Question

At what time between 10 O’ clock and 11 O’ close are the two hands of the clock symmetric with respect to the vertical line (give the answer to the nearest second)?
A) 10h9m13s
B) 10h9m14s
C) 10h9m22s
D) 10h9m50s

Answer 1

Hint: In this question we have to find the minutes after 10 hours, at which the hands of the clock become symmetric. To find this first we are going to find minutes. For this we are going to equate two terms and after adding minutes to hours we will get the final answer.
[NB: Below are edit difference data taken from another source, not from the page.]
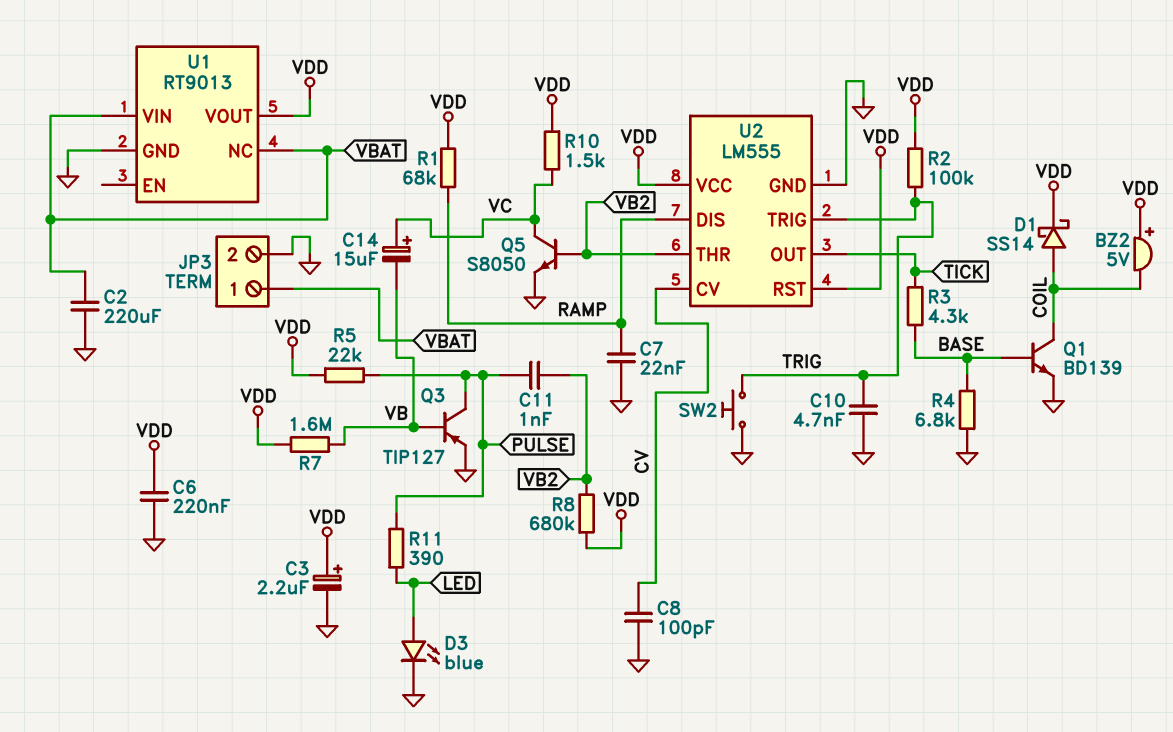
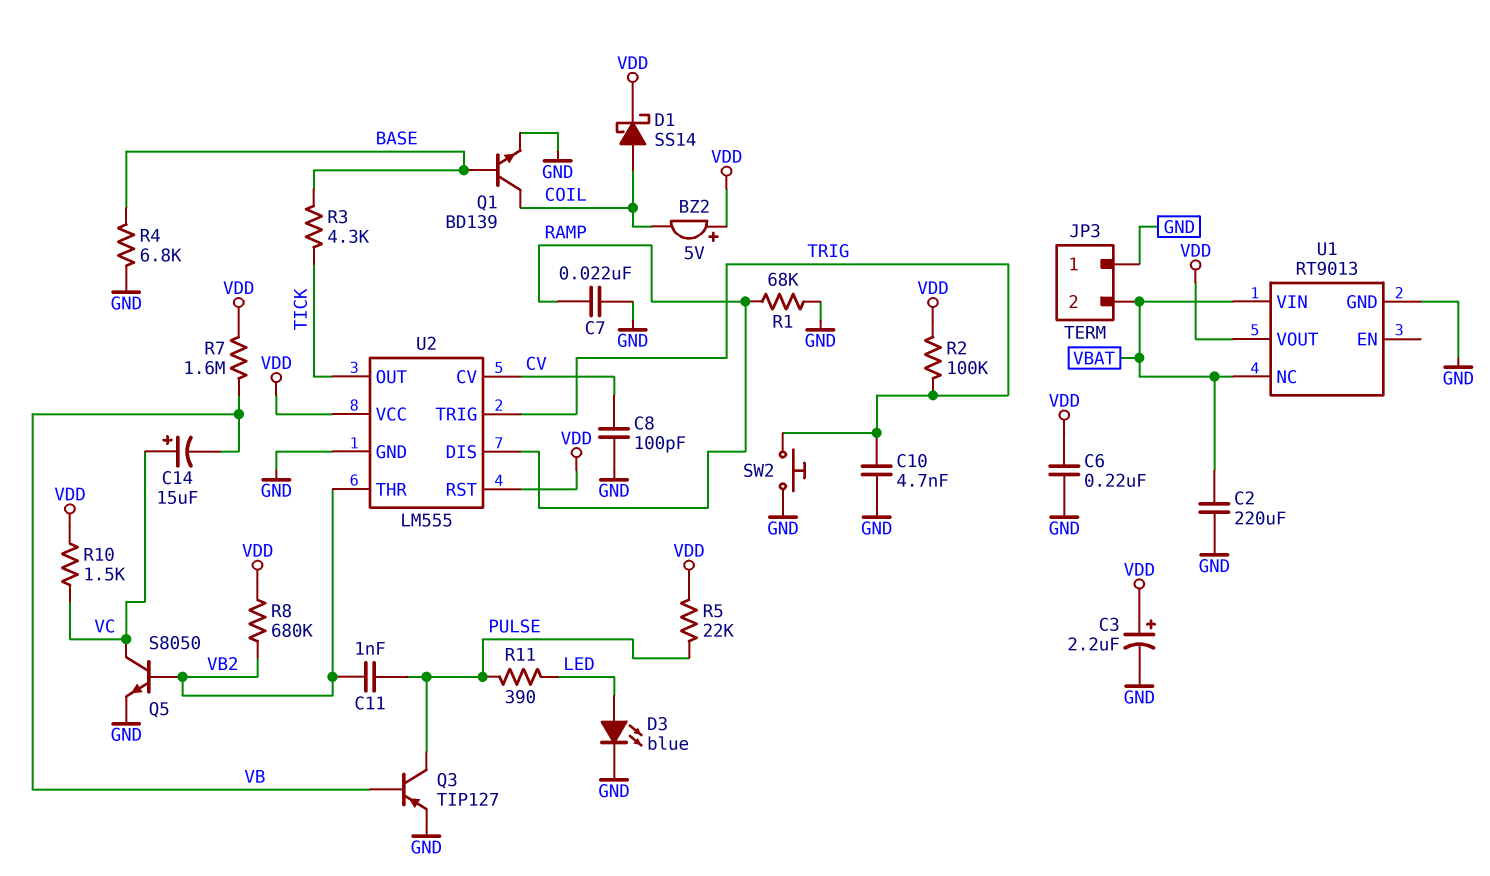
JP3 pin 1: VBAT -> GND
JP3 pin 2: GND -> VBAT
R1: 68k (RAMP, VDD) -> 68k (GND, RAMP)

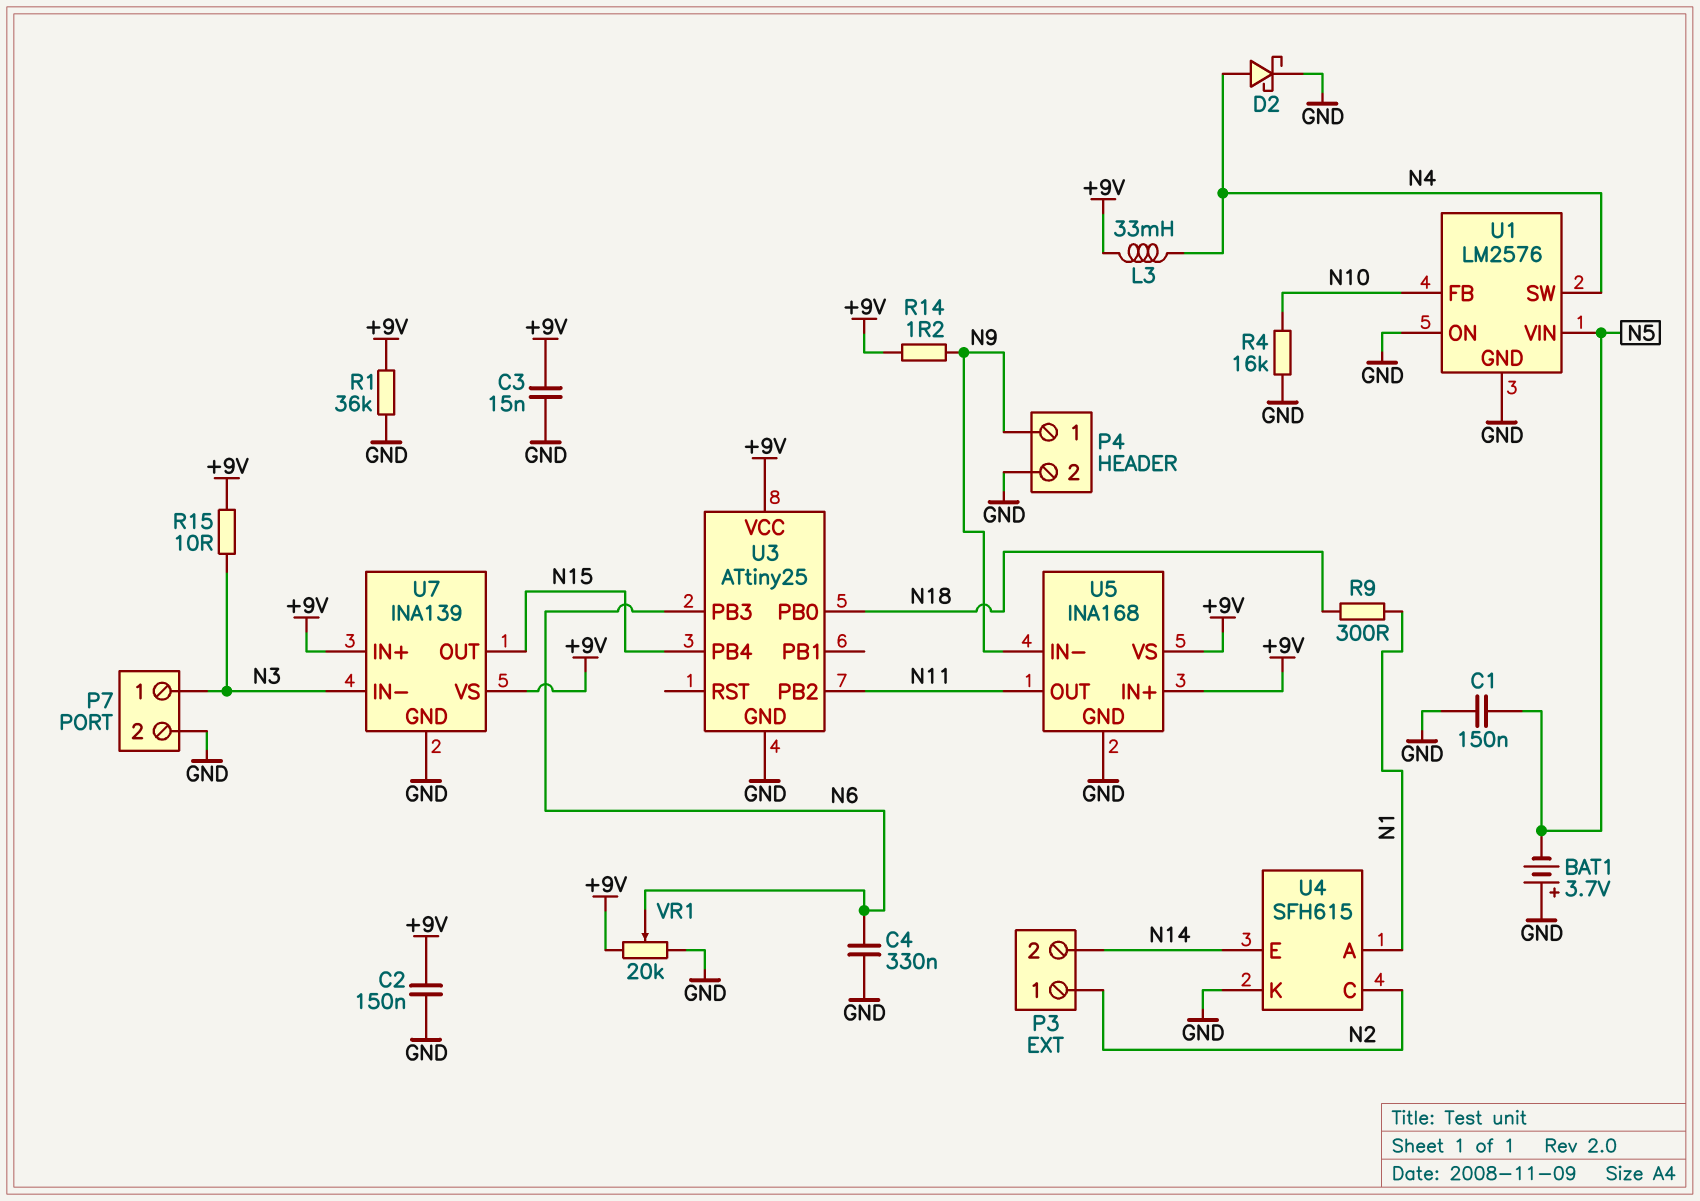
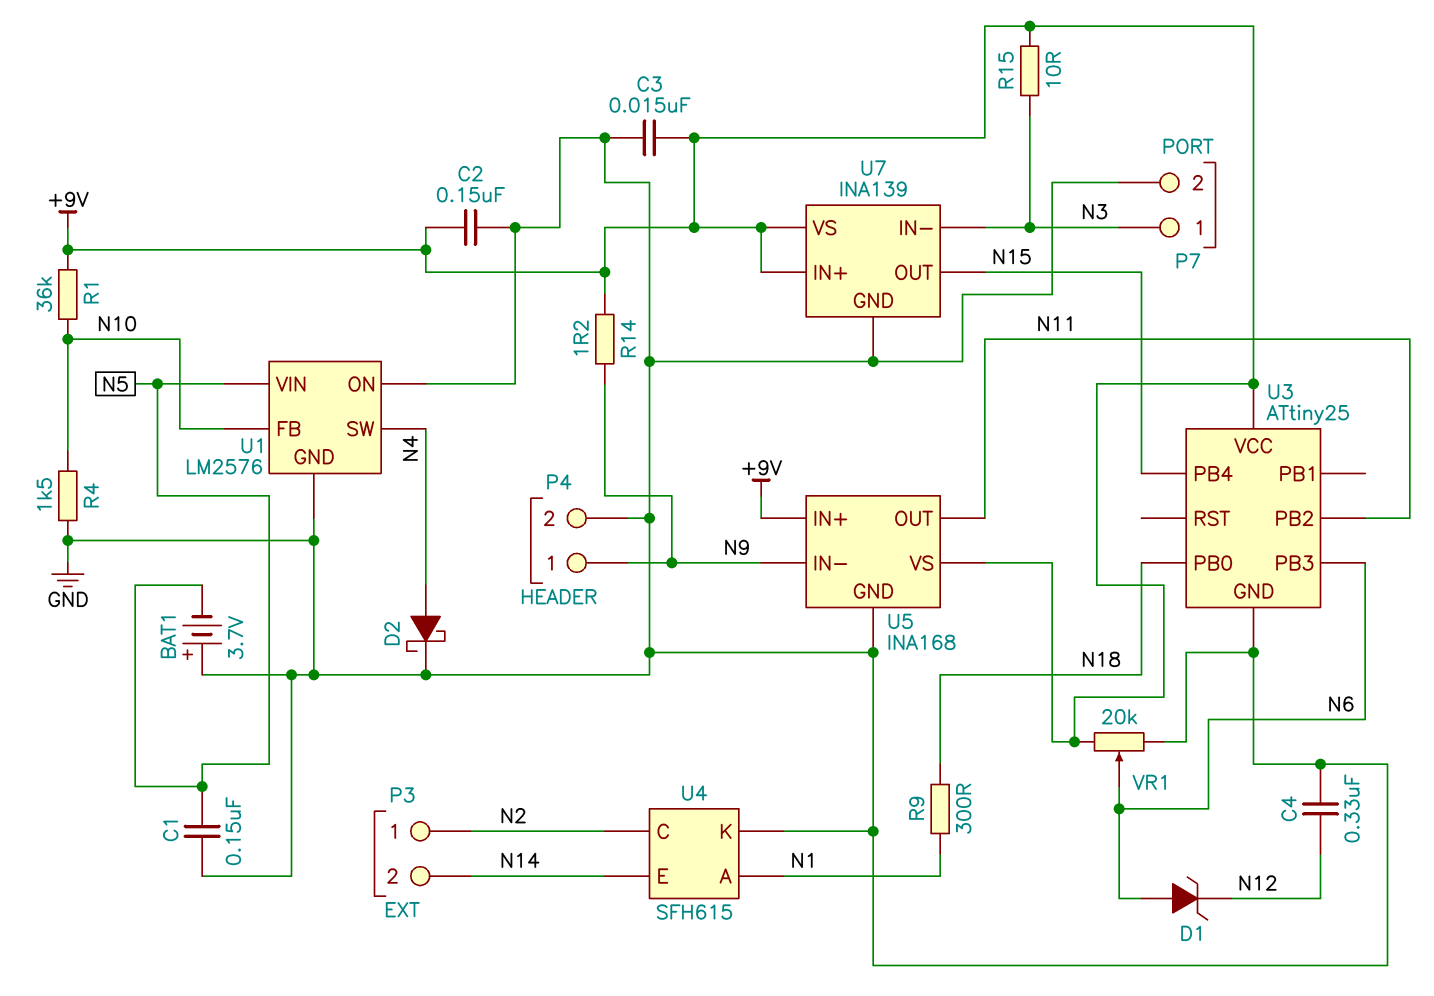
C4: 330nF (GND, N6) -> 330nF (GND, N12)
D1: none -> zener (A N6, K N12)
L3: 33mH (+9V, N4) -> none
R1: 36k (+9V, GND) -> 36k (+9V, N10)
R4: 16k (GND, N10) -> 1.5k (GND, N10)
Complete step by step solution:
After x minutes the two hands of the clock become symmetric to each other.
As we already know that the ratio of angular speed of hour to minute hand is $1:12$.
If the minute hand moves by x minute distance, the hour hand will move by ${\displaystyle \frac{x}{12}}$ minute distance.
Now to find the value of x, we will equate $${\displaystyle \frac{x}{12}}$$ with $$10-x$$.
$$\Rightarrow {\displaystyle \frac{x}{12}}=10-x$$
$$\Rightarrow {\displaystyle \frac{x}{12}}+x=10$$
$$\Rightarrow {\displaystyle \frac{13x}{12}}=10$$
$$\Rightarrow x={\displaystyle \frac{120}{13}}$$
$$\Rightarrow x=9.23\text{ minutes}$$
Hence, from the above calculation we have found out the value of x or the value of minutes $$x=9.23\text{ minutes}$$. Hence the time at which two hands of the clock will be symmetric is$$\text{10h 9m 22s}$$.

Hence option (C) is correct.

Note: The ratio of angular speed of hour hand and minute hand is $1:12$. Now, we are going to discuss how we get this ratio. As we know that the minute hand of the clock covers ${360}^{\circ }$ in 60 minutes. The hour hand of a clock covers ${30}^{\circ }$ in 60 minutes. We can say it in other way that the minute hand of the clock covers $6\text{ deg/minute}$ and the hour hand of the clock covers $\text{0}\text{.5 deg/minute}$. If we find the ratio of the angular speed of hour to minute hands, it comes out to be $1:12$. This information of the ratio of angular speed is must to solve such problems.